Monit monitors sites and alert users

Ok, I've used the process management software, [monit](http://mmonit.com/monit), since at least 2004, and it is simply an indespensible tool in my sysadmin cache. Basically it watches a process, say like [Apache](http://httpd.apache.org/), and restarts it if it dies. But wait, that's not all, it does tons of other things. Want it to watch it and restart it at a certain time? Sure. How about if it uses 50% of system memory in 5 cycles (cycles are checks, 120 seconds by default)? Yep, it'll take care of that. How about watching a file and stopping a service and/or issuing an alert by email or web if the file's UID, permission, or whatever has changed? No problem. Disk space is greater than 90% on one partition you want an email to go out to the admin? Easy. Seriously, once you start using monit you'll be amazed at what you can cover, it's truly one of the best tools I've ever used, and of course it's GPL'd open source.

So, this week we had an issue where a some of our sites were down, and the monitor that watches them were internal to our network, and relied on some of the same resources; which is lees than ideal. I have a remote server running at one of our partner’s sites, so it’s the perfect canidate to watch our sites from a ‘real world’ view. I already had monit running on the server (it’s literally one of the first things I install once I bring a server up) so it was simple enough to have it watch our sites, in Debian you just put a new file in /etc/monit/include with the syntax of what you want done, and then add the path as include /etc/monit/include/service in /etc/monitrc. First in monitrc we list a global email address for the systems admin to get alerts:

set alert sysop@fak3r.com

Then, in the new include file, telling monit to watch a site is simple, for example:

check host fak3r.com with address fak3r.com
if failed url http://fak3r.com
timeout 10 seconds for 1 cycles then alert
then alert

and we’re good to go, anytime fak3r.com fails to load (with a 10 second timeout allowance) the sysop gets emailed about it. Now this really just tells us if the service is up, so to make this a better we can add content check. This way the check will have to be able to load the page, and then check for a content string to verify the site is really up, and working. For me I’ll add have it check for part of my byline, since it if finds it in the response we know the webserver, and the database server, is working.
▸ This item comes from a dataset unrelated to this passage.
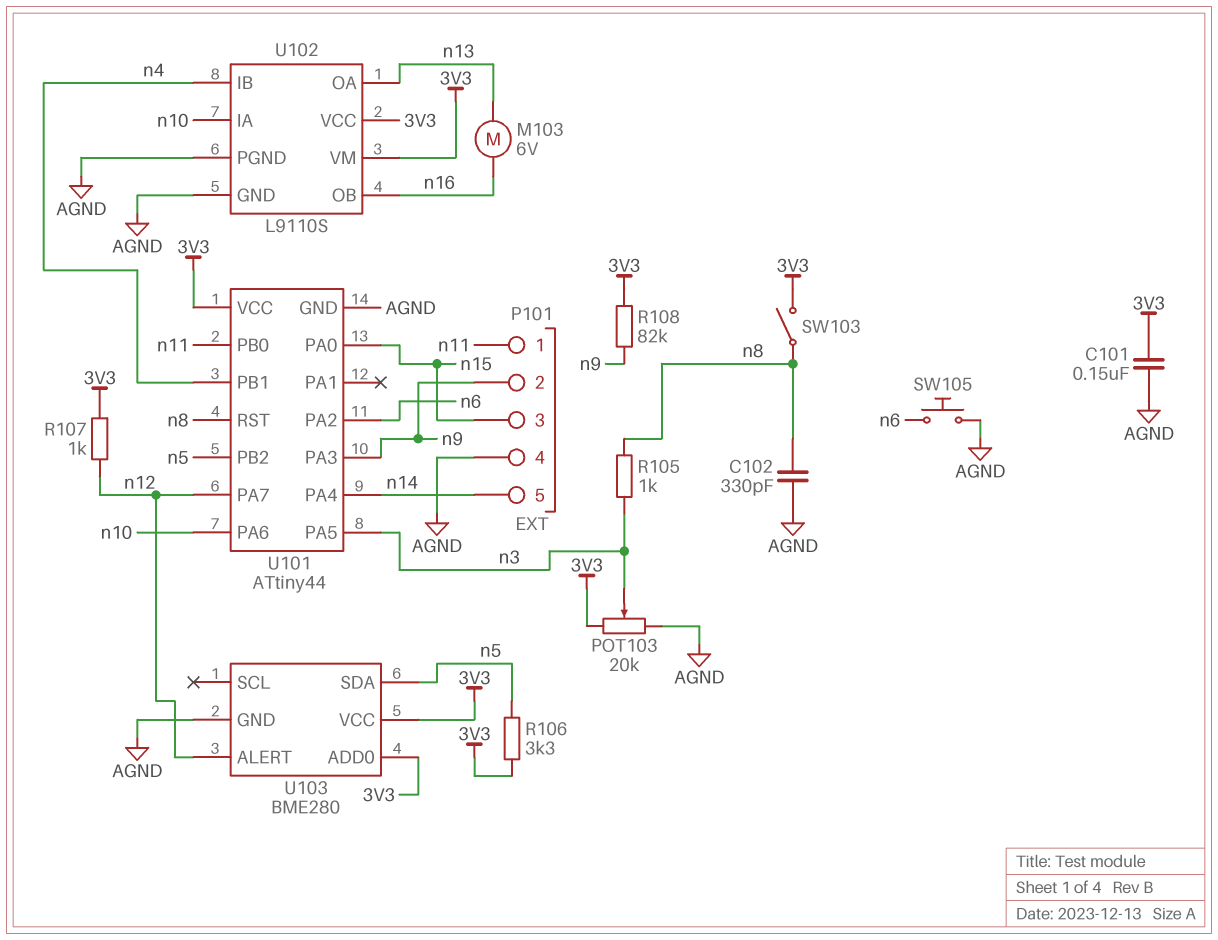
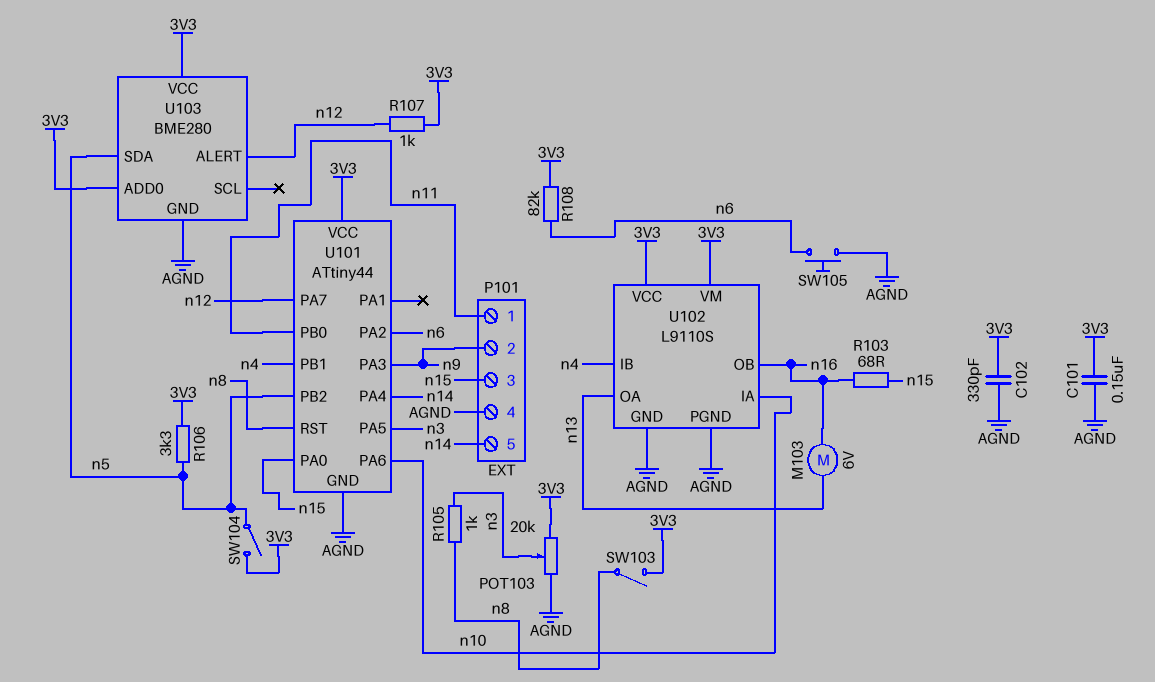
C102: 330pF (AGND, n8) -> 330pF (3V3, AGND)
R103: none -> 68 (n15, n16)
R108: 82k (3V3, n9) -> 82k (3V3, n6)
SW104: none -> switch (3V3, n5)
check host fak3r.com with address fak3r.com
if failed url http://fak3r.com and content == "look out honey"
timeout 10 seconds for 1 cycles then alert
then alert

Great, this works, for me, but for my client they had other requirements. Since we have many different sites, they want IT support to know about all of them, but only certain developers to know about certain other sites.

check host fak3r.com with address fak3r.com
if failed url http://fak3r.com and content == "look out honey"
timeout 30 seconds for 1 cycles then alert
alert it.support@company.com { connection, timeout }
alert debbie.developer@company.com { connection, timeout }
alert dave.developer@company.com { connection, timeout }

Meanwhile we may have other sites that other folks need to know about, but still have IT support be in the loop. So for example:

check host someothersite.com with address someothersite.com
if failed url http://someothersite.com and content == "Welcome new  luser"
timeout 30 seconds for 1 cycles then alert
alert it.support@company.com { connection, timeout }
alert daniel.developer@company.com { connection, timeout }
alert william.webmaster@company.com { connection, timeout }

This way certain employees can know that something is wrong with their site, while not being alerted to sites they’re not involved with, meanwhile IT support is getting all the notices since need to address outages on any sites.

Lastly I changed the email format to be a little more user friendly for support and the other users. While I’ve grown fond of the simple/to the point alert system monit has by default, it’s easy to format the message so they’re a bit more specific, and easier to categorize. In the top, global section of monitrc, we add something like:

set mail-format {
     from: monit@somebigserver.com
     subject: [ $SERVICE ] $EVENT - $DATE
     message: This is an $ACTION: $DESCRIPTION [$SERVICE], tested remotely from $HOST }

That way the subject tells them the $SERVICE (in this case the URL to the site that is down) the $EVENT (such as a connection timeout) along with the all import time and $DATE. They don’t even have to open their email to know what’s up.

So again, I’ve used monit for a long time, and I’ve always been amazed by its consistency and flexibility, not to mention it’s stability. In this case it was able to solve a longstanding support issue that would have otherwise needed to be run by a third party hosted solution. Once configured monit “just works” and is an invaluable tool. I can think of many a support calls I used to get in the middle of the night that could have easily been handled by this little marvel, but hey, live and learn. In a future article I’ll demonstrate how we can have monit alert us via Twitter, and why not, it’s all online these days.

What have you done amazing with monit? Are you like me in constantly re-tweaking monitrc to get more out of this dynamo?